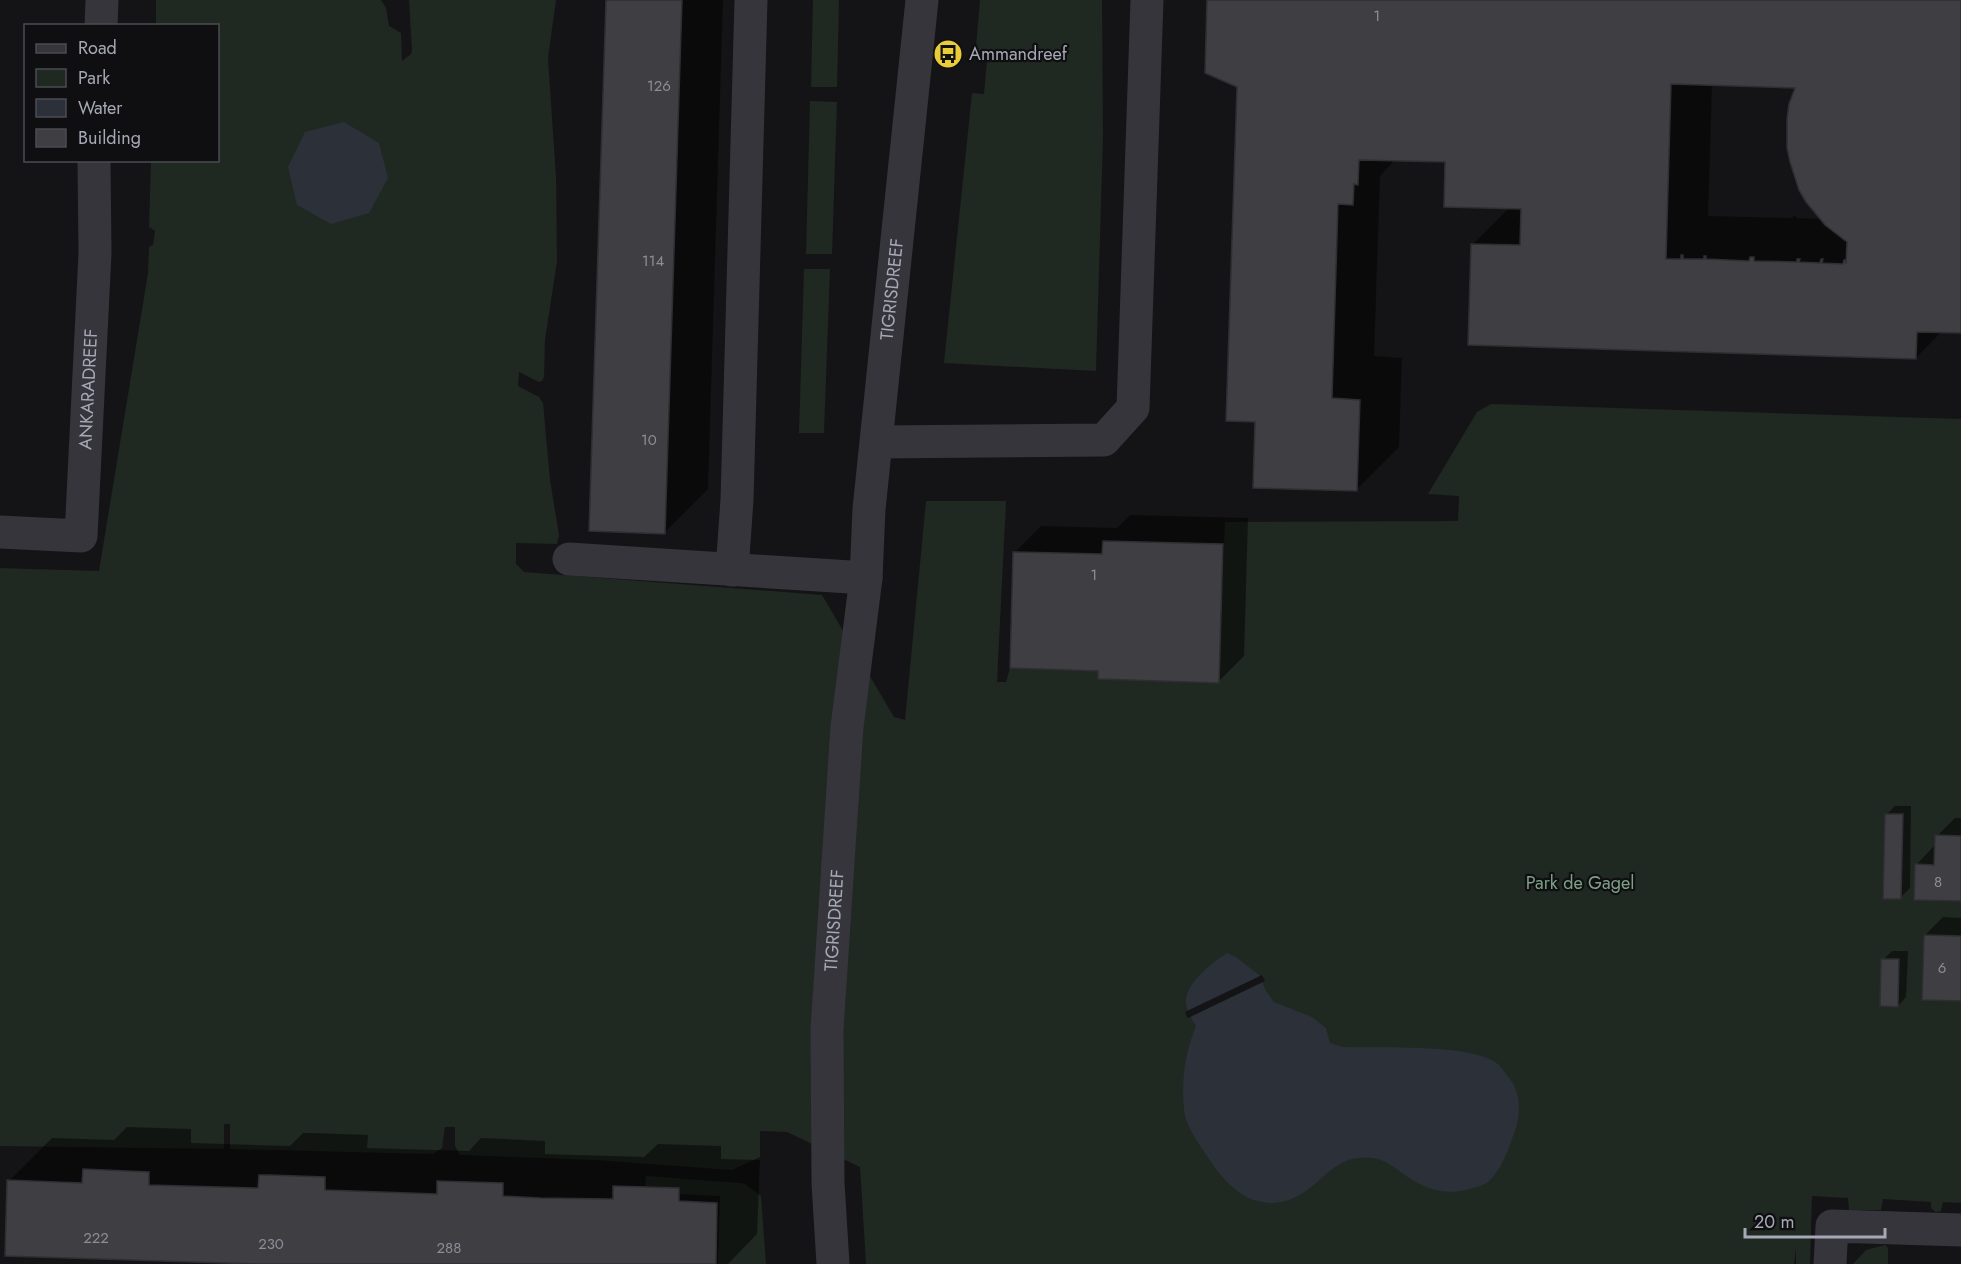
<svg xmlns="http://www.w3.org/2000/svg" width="1961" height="1264" font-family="Jost,sans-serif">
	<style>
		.green { fill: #202822 }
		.water { fill: #2b3039 }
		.pier { fill: #141416 }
		.shadow { fill: #0007; fill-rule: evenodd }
		.building { fill: #3f3e43; stroke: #2f2e32; stroke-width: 1.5; fill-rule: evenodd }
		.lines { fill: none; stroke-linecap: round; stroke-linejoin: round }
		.minor { stroke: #35353b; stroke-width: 33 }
		.labels { text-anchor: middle; stroke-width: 4.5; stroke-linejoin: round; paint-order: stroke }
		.number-label { font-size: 15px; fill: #8c8e98 }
		.poi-label { font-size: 18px; fill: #a6a8b5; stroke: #0f0f11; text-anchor: start }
		.street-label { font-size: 18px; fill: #a6a8b5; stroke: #0f0f11 }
		.park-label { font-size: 18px; fill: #7ea086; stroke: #0f0f11 }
	</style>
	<rect width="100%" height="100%" fill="#141416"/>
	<g class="green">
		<path d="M 156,0 L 381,0 L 386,8 L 389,26 L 401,33 L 402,61 L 411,54 L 412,50 L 409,0 L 556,0 L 548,58 L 556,177 L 557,261 L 545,340 L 544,377 L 542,381 L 539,382 L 519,372 L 518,386 L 539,397 L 543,403 L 550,480 L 559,535 L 557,544 L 516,543 L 516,564 L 524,572 L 822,595 L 894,717 L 905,720 L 926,501 L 1006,501 L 997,682 L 1006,682 L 1010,668 L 1098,671 L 1098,679 L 1218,683 L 1225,522 L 1458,521 L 1459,496 L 1428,494 L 1477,412 L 1491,404 L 1961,419 L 1961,1203 L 1943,1202 L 1941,1211 L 1936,1212 L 1931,1208 L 1931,1202 L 1883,1199 L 1881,1210 L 1849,1210 L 1848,1198 L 1812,1196 L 1810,1264 L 1796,1264 L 1796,1248 L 1794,1264 L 866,1264 L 860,1167 L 787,1132 L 760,1131 L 760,1157 L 732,1170 L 596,1160 L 460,1155 L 455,1146 L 455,1127 L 445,1127 L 442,1148 L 433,1154 L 230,1149 L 230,1124 L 224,1124 L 224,1149 L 0,1146 L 0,568 L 99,571 L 148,273 L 149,247 L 153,245 L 155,231 L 149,227 L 151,161 L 218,160 L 218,26 L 156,25 Z"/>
		<path d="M 813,0 L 839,0 L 837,87 L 811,87 Z"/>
		<path d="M 980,0 L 1102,0 L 1103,137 L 1096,371 L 944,363 L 972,93 L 984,94 L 987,61 L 975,58 Z"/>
		<path d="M 810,101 L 837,102 L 832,254 L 806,254 Z"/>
		<path d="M 804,269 L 830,269 L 824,433 L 799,433 Z"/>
		<path d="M 646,1176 L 740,1183 L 745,1184 L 761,1196 L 766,1264 L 718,1264 L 720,1196 L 679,1194 L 679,1188 L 645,1186 Z"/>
		<path d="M 1885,1245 L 1888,1248 L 1888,1264 L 1853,1264 L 1866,1250 Z"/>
	</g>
	<g class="water">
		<path d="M 344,122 L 379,143 L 388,178 L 369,213 L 331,224 L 297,205 L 288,167 L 305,132 Z"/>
		<path d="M 1227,953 L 1236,957 L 1259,975 L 1266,991 L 1274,1002 L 1312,1017 L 1326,1028 L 1330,1043 L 1343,1047 C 1376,1048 1477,1043 1499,1065 C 1503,1069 1506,1075 1510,1079 C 1523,1097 1520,1120 1512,1139 C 1507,1153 1500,1172 1488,1182 C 1483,1186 1472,1188 1466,1190 C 1451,1194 1432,1191 1418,1183 C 1395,1171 1387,1154 1358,1158 C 1326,1162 1315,1196 1281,1202 C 1242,1209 1219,1175 1201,1147 C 1194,1137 1185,1122 1184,1110 C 1181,1081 1185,1052 1196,1026 C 1191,1018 1185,1008 1186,999 C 1189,980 1212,963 1227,953 Z"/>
	</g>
	<path class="pier" d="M 1262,975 L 1265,981 L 1188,1018 L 1187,1017 L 1185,1012 Z"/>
	<g class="shadow">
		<path d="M 607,0 L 723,0 L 708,489 L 665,532 Z"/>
		<path d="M 1208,0 L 1961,0 L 1961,332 L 1942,331 L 1916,358 L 1472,245 L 1510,207 L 1446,161 L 1395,160 L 1380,176 L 1374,356 L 1402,358 L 1399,447 L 1356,490 L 1256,421 L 1239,86 ZM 1712,84 L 1797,87 L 1822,219 L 1796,218 L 1796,215 L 1791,218 L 1708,216 Z"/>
		<path d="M 1130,515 L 1248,518 L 1244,656 L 1218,682 L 1100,669 L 1015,552 L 1041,526 L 1117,528 Z"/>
		<path d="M 1895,806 L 1911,806 L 1910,888 L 1901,897 L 1886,815 Z"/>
		<path d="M 1955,818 L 1961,818 L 1961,900 L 1916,865 L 1934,846 L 1936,847 L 1937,836 Z"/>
		<path d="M 1943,917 L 1961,918 L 1961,1000 L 1925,935 Z"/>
		<path d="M 1892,951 L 1908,951 L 1906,997 L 1898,1006 L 1883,960 Z"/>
		<path d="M 127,1127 L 191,1129 L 191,1143 L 290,1146 L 303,1133 L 313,1133 L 368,1135 L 367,1148 L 469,1151 L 481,1138 L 545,1141 L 545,1154 L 644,1157 L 658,1144 L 721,1146 L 721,1159 L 760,1160 L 757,1234 L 728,1264 L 305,1264 L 9,1181 L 52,1138 L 114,1140 Z"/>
	</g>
	<g class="building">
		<path d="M 606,0 L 682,0 L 665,534 L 589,531 Z"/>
		<path d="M 1207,0 L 1961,0 L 1961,333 L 1917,332 L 1916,359 L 1468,345 L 1471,244 L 1520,245 L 1521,209 L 1444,207 L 1445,162 L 1359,160 L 1358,185 L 1354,184 L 1353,205 L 1338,204 L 1332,398 L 1360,400 L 1357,491 L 1253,488 L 1255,422 L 1226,421 L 1237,87 L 1205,73 ZM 1671,84 L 1795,88 L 1789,104 L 1787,119 L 1787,148 L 1790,162 L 1799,190 L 1806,202 L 1825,225 L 1847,242 L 1846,264 L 1846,260 L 1844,260 L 1843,264 L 1822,263 L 1823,259 L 1821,259 L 1820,263 L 1799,262 L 1800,259 L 1797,259 L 1797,262 L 1754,261 L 1754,257 L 1750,257 L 1749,261 L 1706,259 L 1706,256 L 1704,256 L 1704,259 L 1683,259 L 1683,255 L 1681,255 L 1681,259 L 1666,259 Z"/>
		<path d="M 1103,541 L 1223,544 L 1219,683 L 1098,679 L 1098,671 L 1010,668 L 1013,552 L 1102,554 Z"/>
		<path d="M 1885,814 L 1903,814 L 1901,899 L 1883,899 Z"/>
		<path d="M 1935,835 L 1961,836 L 1961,901 L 1914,900 L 1915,864 L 1934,865 Z"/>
		<path d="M 1924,935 L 1961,936 L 1961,1001 L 1922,1000 Z"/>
		<path d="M 1881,959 L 1899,959 L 1898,1007 L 1880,1006 Z"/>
		<path d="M 83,1169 L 149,1172 L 149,1185 L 258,1188 L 259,1175 L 269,1175 L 325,1177 L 325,1190 L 437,1194 L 437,1181 L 503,1183 L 503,1196 L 540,1198 L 613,1199 L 613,1186 L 679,1188 L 679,1201 L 717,1203 L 716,1264 L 257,1264 L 5,1256 L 7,1180 L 82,1183 Z"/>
	</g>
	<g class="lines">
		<g class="minor">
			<path d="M 101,26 L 102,0"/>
			<path d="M 877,442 L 1104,440 L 1133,408 L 1147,0"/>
			<path id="s1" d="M 0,532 L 81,536 L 95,253 L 94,160"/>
			<path d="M 569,559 L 866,578"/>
			<path d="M 732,570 L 737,500 L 751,0"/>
			<path id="s2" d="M 833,1264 L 828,1183 L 827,1029 L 847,727 L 866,578 L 869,509 L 922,0"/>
			<path d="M 1830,1264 L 1832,1226 L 1961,1230"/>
		</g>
	</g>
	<defs>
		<g id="bus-disc" transform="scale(1.5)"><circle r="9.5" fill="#eacc38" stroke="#0f0f11"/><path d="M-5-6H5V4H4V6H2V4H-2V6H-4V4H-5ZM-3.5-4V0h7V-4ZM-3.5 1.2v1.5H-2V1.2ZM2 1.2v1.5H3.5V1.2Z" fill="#111"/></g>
	</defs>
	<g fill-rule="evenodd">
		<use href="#bus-disc" x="948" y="54"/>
	</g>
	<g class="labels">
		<g class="number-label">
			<text x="1377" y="21">1</text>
			<text x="659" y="91">126</text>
			<text x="653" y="266">114</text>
			<text x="649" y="445">10</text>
			<text x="1094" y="580">1</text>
			<text x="1938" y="887">8</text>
			<text x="1942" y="973">6</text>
			<text x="96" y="1243">222</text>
			<text x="271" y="1249">230</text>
			<text x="449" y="1253">288</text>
		</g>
		<g class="poi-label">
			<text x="969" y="60">Ammandreef</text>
		</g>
		<g class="street-label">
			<text dy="6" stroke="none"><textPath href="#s2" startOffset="978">TIGRISDREEF</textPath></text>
			<text dy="6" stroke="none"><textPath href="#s1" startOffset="228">ANKARADREEF</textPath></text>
			<text dy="6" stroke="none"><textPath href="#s2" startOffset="344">TIGRISDREEF</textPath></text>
		</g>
		<g class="park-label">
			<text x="1580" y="889">Park de Gagel</text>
		</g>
	</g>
	<rect x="24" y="24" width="195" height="138" fill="#0f0f11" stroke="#4b4c53" stroke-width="1.5"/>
	<rect x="36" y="44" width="30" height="9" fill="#35353b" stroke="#4b4c53" stroke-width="1.5"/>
	<text x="78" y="54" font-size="18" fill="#a6a8b5">Road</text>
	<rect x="36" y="69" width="30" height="18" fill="#202822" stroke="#4b4c53" stroke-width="1.5"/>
	<text x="78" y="84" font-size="18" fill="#a6a8b5">Park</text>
	<rect x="36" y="99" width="30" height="18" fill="#2b3039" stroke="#4b4c53" stroke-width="1.5"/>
	<text x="78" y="114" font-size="18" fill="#a6a8b5">Water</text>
	<rect x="36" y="129" width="30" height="18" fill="#3f3e43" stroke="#4b4c53" stroke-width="1.5"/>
	<text x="78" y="144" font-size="18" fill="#a6a8b5">Building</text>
	<path d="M1745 1228v9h140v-9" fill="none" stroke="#a6a8b5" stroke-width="3"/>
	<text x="1754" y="1228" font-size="18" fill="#a6a8b5" stroke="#0f0f11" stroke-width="4.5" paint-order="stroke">20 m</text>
</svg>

§

_What to work on_. Copy each line above where "lines" appears.

_Task output_.
		.lines { fill: none; stroke-linecap: round; stroke-linejoin: round }
	<g class="lines">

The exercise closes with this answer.